I wasn’t sure at first but now am firmly in the camp of he’s cheating on you and deflecting. It’s almost like he’s been holding onto his knowledge of these emails for 14 years as a kind of blackmail…so that he could paint you as the bad guy one day when he inevitably betrayed you. And it’s working. He’s the one that’s been spotted on numerous occasions cavorting with other women…and you’re the one groveling and begging his forgiveness. What a sick fuck.
I’m so sorry bee. Please talk to your friends and family, I bet there’s so much more they could tell you about your husband, but have been holding back all these years for fear of hurting you. I can’t believe your own sister had evidence of his shady behavior and didn’t tell you…although I guess that put her in a really difficult spot too.

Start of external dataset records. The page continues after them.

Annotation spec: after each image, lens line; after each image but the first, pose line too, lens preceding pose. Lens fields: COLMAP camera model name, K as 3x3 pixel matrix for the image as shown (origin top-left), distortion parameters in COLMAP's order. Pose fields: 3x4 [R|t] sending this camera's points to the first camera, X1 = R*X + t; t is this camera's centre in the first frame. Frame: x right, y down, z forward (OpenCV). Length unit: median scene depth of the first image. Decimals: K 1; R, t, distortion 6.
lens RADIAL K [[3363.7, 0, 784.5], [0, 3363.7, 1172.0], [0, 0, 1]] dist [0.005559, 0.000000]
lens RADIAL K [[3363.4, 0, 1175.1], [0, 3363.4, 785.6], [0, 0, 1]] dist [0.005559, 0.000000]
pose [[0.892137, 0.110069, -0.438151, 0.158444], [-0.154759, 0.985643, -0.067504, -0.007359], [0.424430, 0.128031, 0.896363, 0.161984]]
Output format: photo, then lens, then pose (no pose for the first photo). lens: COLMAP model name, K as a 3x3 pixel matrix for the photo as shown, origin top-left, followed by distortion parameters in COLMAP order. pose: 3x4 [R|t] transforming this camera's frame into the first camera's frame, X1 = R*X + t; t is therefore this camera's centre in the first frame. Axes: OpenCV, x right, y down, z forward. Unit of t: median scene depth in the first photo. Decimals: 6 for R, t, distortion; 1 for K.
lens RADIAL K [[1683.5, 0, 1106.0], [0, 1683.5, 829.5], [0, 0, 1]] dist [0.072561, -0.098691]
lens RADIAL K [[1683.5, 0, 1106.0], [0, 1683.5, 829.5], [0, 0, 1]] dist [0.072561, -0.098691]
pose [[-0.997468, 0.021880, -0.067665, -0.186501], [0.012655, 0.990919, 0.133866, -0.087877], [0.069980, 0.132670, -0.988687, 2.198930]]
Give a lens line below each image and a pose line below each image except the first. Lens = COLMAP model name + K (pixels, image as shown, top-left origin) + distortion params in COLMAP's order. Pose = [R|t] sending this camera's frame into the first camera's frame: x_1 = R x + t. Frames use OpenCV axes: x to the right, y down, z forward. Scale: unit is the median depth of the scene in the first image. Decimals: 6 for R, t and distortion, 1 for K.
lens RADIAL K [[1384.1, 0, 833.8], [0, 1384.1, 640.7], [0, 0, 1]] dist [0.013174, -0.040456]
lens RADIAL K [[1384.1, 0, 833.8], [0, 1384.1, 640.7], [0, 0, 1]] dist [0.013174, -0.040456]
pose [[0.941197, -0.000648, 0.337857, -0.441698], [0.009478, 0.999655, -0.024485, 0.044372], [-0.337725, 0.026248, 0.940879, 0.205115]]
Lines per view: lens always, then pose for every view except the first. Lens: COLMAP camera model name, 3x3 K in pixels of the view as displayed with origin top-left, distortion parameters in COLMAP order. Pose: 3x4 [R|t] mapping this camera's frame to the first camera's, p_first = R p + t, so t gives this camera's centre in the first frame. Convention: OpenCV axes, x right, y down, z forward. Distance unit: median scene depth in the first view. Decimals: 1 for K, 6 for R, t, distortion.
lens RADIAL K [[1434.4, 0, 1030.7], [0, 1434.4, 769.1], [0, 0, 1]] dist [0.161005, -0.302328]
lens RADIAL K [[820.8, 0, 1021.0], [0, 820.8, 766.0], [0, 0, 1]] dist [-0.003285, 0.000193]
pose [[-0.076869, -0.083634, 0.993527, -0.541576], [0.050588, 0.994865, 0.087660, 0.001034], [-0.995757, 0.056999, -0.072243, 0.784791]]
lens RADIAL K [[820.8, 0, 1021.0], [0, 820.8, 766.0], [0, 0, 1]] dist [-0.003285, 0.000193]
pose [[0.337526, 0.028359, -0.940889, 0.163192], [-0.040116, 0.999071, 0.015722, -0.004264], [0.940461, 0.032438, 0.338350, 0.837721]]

I am so angry on your behalf. Please know that controlling behavior is NEVER a sign of deep love…someone who loves you deeply will want you to live freely and happily, he will never snoop through your emails and try to control your friendships and other stuff. You deserve so much more than this bee!
Post # 38
I can’t help wondering if he wants out of the marriage and doesn’t want to be the bad guy. He’a been holding this card in his back pocket for a long time. Sorry bee.
Post # 39
10 years ago? He needs to stop acting like a child and move on..
Post # 40
bramblebush : well, color me wrong!
That lying POS!
He’s cheating and trying to make it about you, your friends, your family, everything and everyone but him. Not cool at all.
Post # 41
I’m in a state of shock. I keep wondering whether I’m married to a psychotic liar, or the loving husband and Father to my twins.
Post # 42
Well, he’s never been “loving husband” because controlling and possessive isn’t loving behavior. I can’t really comment on psychotic liar, but you can for sure rule out loving husband.
And just based on that, I say you make whatever moves you need to take to leave. At the very minimum, get some individual therapy for yourself because you clearly don’t have any clue what healthy, loving behavior is if you thought being insecure and exerting controlling, possessive behavior was a healthy expression of “deep love”. Seek some guidance and reflection as to why you think that and haven’t demanded better for yourself.
Post # 44
DTMFA. Your friend and sister would have no reason to lie to you
Post # 45
Obviously talk to your sister and get all she knows, but this really looks like he is cheating. I am so sorry.